265. Paint House II - cocoder39/coco39_LC GitHub Wiki
Required time complexity is O(k * n)
update cost[i][j] such that cost[i][j] is the min cost of (painting house 0 to i && paint house i with color j). if paint house i with color j, then paint house i - 1 must use min cost from the vector cost[i - 1], also the min cost should exclude paint house i - 1 with color j
class Solution {
public:
int minCostII(vector<vector<int>>& costs) {
int sz = costs.size();
if (sz == 0) {
return 0;
}
int k = costs[0].size();
//new cost[i][j] is min total cost of painting house 0 to i and painting house i with color j
for (int i = 1; i < sz; i++) {
int secondMin;
int minIdx = minCost(costs[i - 1], secondMin);
for (int j = 0; j < k; j++) {
if (j == minIdx) {
costs[i][j] += secondMin;
}
else {
costs[i][j] += costs[i - 1][minIdx];
}
}
}
int res = INT_MAX;
for (auto cost : costs[sz - 1]) {
res = min(res, cost);
}
return res;
}
private:
//cost is the costs of painting a house
//second is the second min cost among all costs
//return val is the index of the min cost among all costs
int minCost(vector<int>& costs, int& secondMin) { //O(k)

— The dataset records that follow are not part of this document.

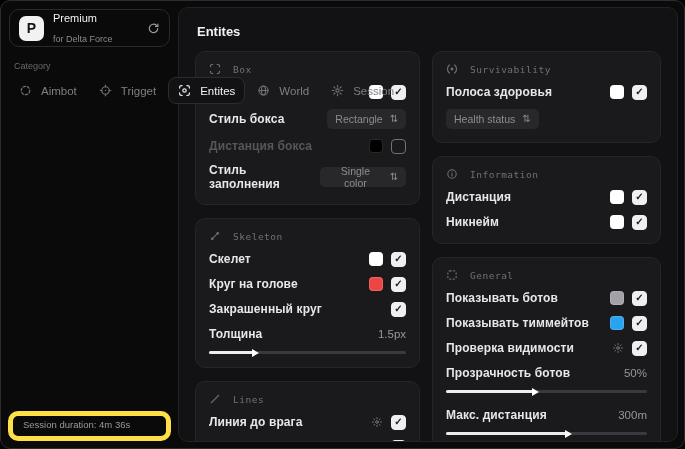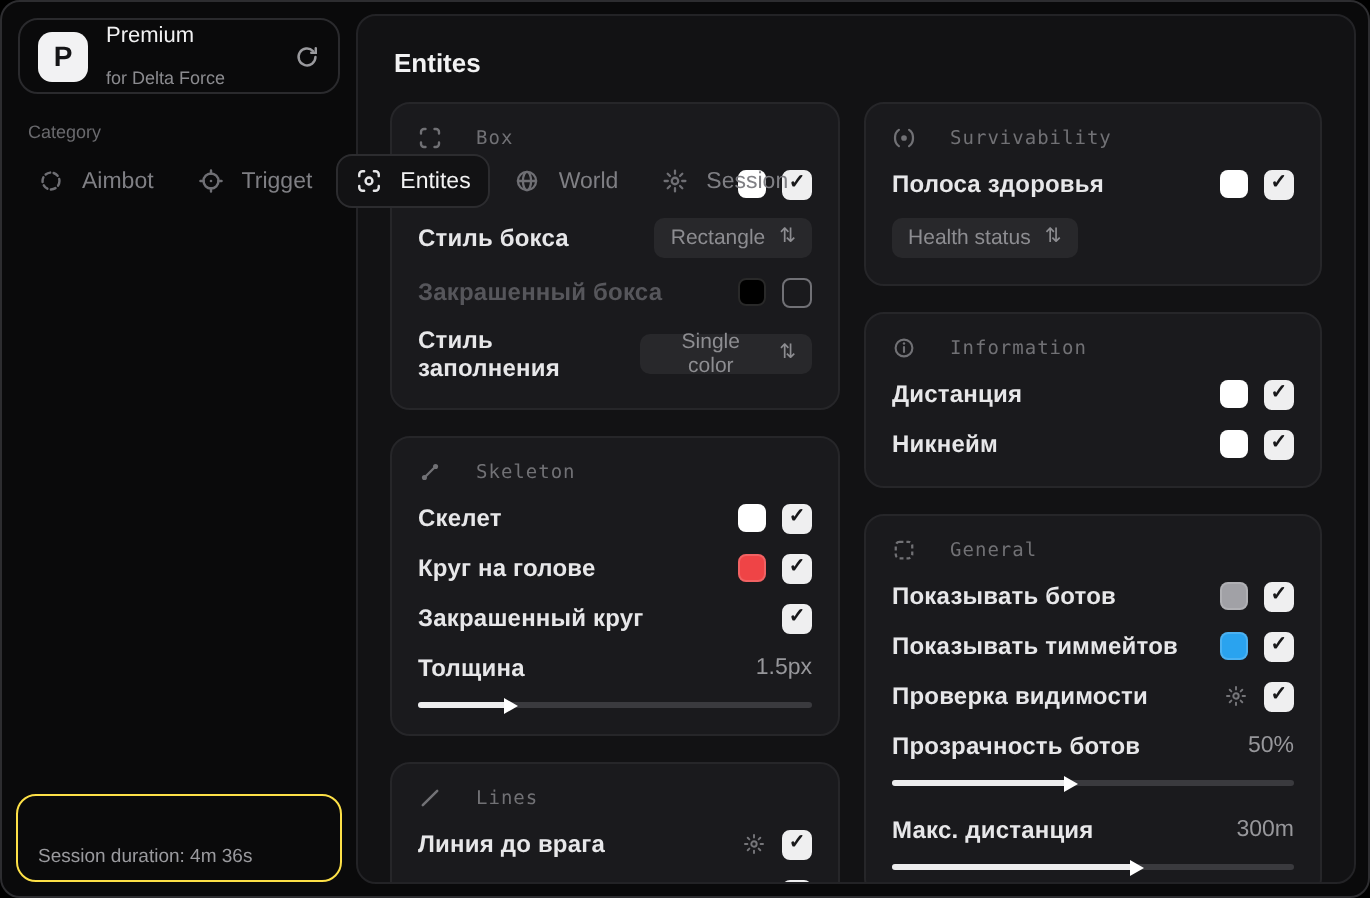"Box" .card-header { gap: 17px -> 12px }
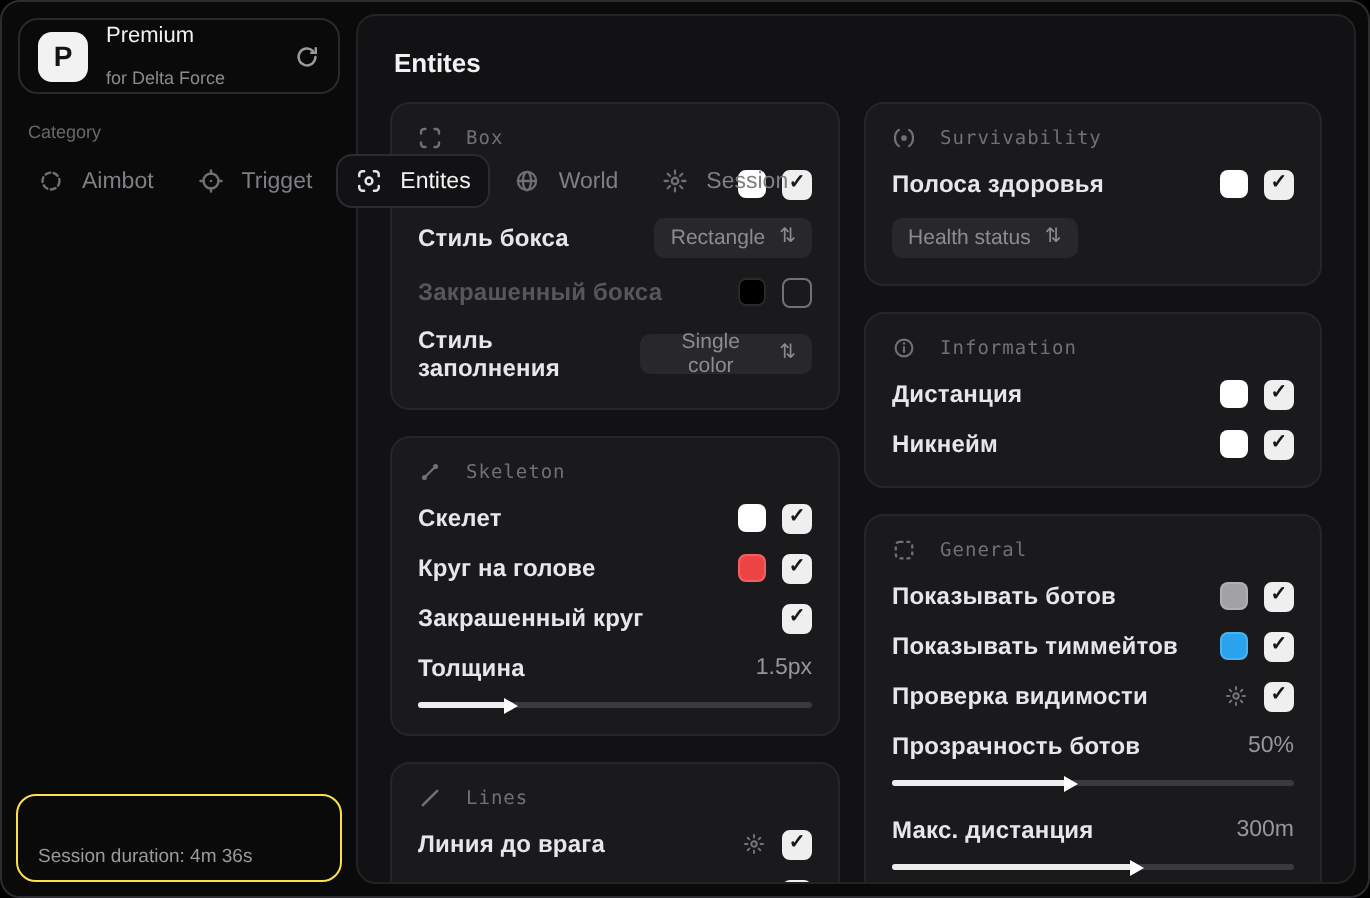"Закрашенный бокса" span.row-label { text: Закрашенный -> Дистанция }
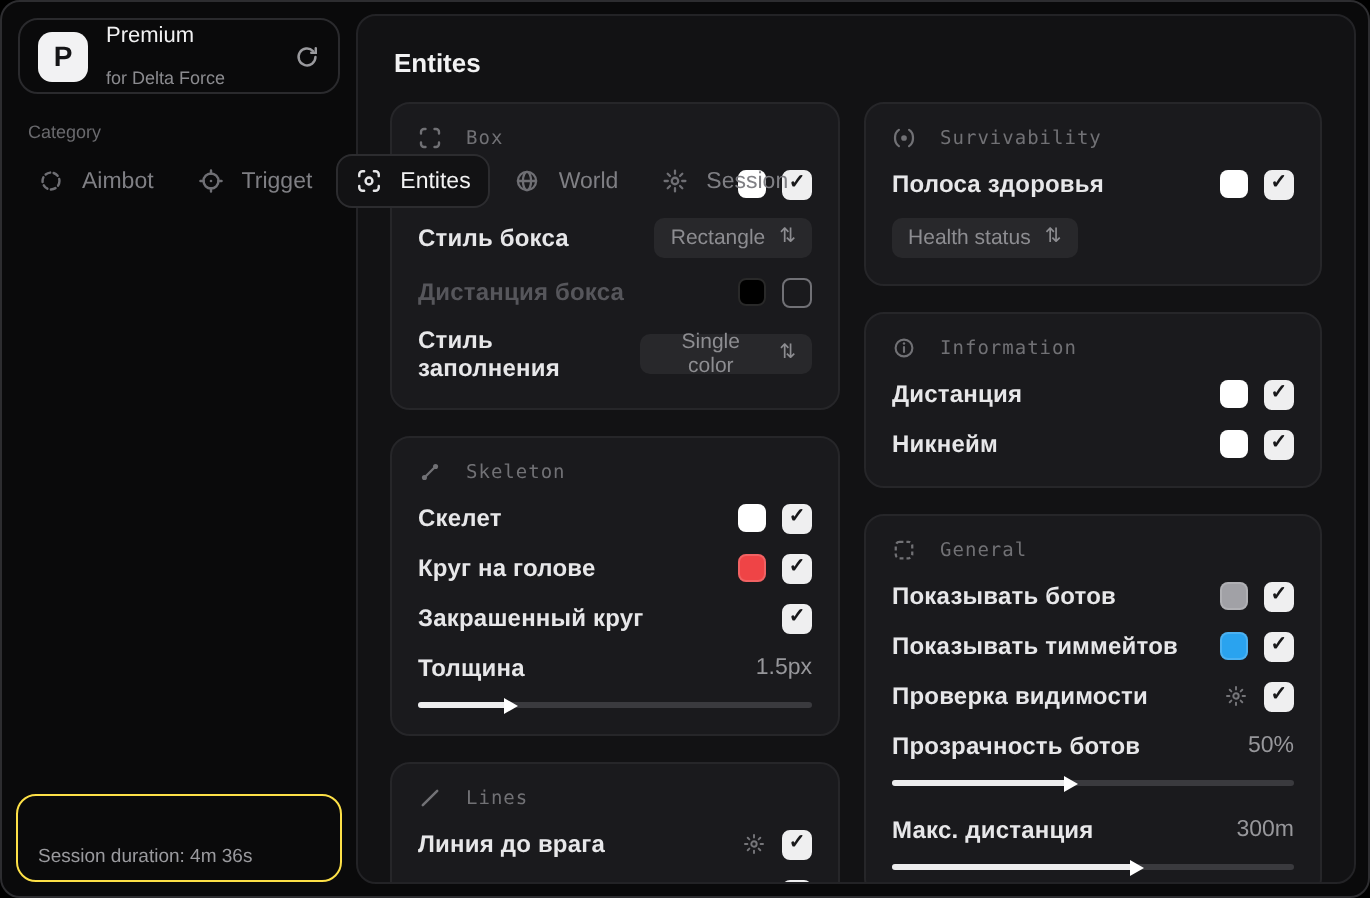"Session duration: 4m 36s" .session-card { border: 1px solid #fde047 -> 5px solid #fde047; height: 44px -> 30px }
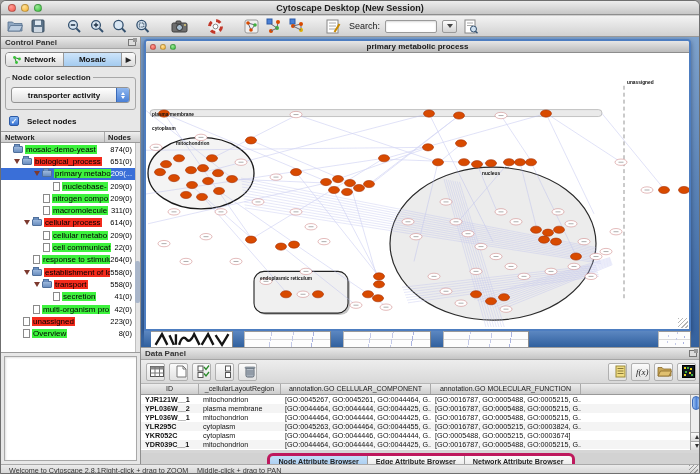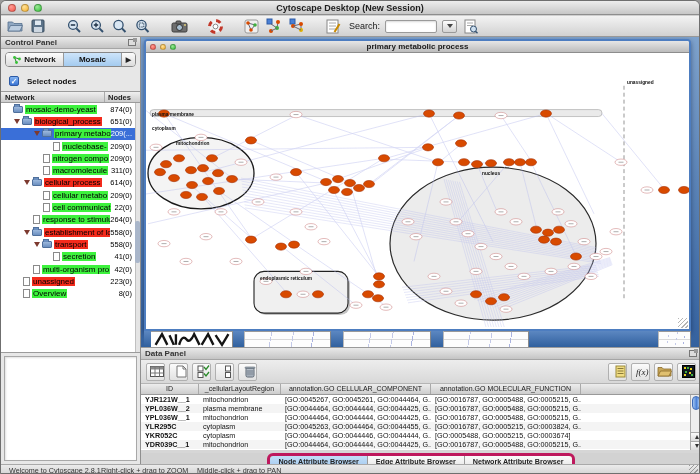"Node color selection" div.groupbox { html: none -> <div> <span>Node color selection</span> <div> <span>transporter activity</span> <span> <i></i> <i></i> </span> </div> </div> }
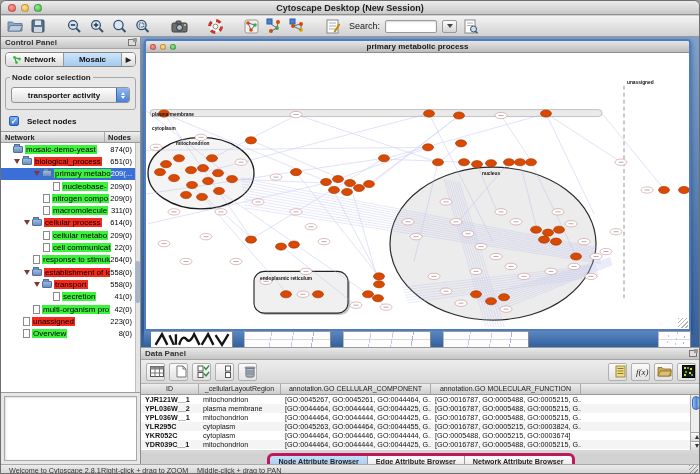"mosaic-demo-yeast" .tree { height: 250px -> 210px }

int res = costs[0] < costs[1] ? 0 : 1;
int firstMin = costs[res];
secondMin = costs[1 - res];
for (int j = 2; j < costs.size(); j++) {
if (costs[j] <= firstMin) {
secondMin = firstMin;
firstMin = costs[j];
res = j;
}
else if (costs[j] < secondMin) { // && cost[j] >= first
secondMin = costs[j];
}
}
return res;
}
};